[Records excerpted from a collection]
---

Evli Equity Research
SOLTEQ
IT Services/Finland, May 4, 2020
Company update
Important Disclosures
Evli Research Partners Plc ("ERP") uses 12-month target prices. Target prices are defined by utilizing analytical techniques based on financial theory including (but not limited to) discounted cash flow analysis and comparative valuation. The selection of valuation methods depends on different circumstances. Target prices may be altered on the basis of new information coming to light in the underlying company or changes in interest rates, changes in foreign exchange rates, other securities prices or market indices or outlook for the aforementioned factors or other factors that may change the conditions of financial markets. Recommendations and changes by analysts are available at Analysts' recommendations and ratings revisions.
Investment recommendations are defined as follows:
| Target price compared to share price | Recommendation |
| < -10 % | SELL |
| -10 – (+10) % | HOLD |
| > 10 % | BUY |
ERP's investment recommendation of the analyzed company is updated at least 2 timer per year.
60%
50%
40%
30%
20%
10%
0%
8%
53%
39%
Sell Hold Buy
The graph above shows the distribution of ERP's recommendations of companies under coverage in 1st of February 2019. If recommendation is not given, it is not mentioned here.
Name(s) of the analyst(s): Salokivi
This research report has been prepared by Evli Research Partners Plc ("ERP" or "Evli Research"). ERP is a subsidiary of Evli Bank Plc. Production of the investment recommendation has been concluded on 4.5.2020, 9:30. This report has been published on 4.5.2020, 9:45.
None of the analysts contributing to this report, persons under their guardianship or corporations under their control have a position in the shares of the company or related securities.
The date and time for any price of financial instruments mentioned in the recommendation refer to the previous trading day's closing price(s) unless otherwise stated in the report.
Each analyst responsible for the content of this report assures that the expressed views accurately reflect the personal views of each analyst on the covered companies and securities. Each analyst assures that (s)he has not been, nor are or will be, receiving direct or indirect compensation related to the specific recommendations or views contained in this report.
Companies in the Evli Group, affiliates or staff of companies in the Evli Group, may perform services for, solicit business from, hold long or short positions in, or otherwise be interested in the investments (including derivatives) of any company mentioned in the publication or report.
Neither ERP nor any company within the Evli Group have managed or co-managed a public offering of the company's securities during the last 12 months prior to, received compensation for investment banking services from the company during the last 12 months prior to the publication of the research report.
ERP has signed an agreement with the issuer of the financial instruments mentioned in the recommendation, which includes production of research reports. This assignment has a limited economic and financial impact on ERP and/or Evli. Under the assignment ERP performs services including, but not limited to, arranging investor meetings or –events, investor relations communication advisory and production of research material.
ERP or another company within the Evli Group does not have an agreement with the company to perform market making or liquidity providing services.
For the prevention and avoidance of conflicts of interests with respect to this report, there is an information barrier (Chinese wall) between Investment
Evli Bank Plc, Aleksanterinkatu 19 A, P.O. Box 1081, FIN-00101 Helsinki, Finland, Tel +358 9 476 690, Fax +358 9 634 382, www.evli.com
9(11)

---

**Work instructions**
Give back the lines of the data exactly as they are written, from the first line through the line containing "Important Disclosures".

**Your solution**
Evli Equity Research
SOLTEQ
IT Services/Finland, May 4, 2020
Company update
Important Disclosures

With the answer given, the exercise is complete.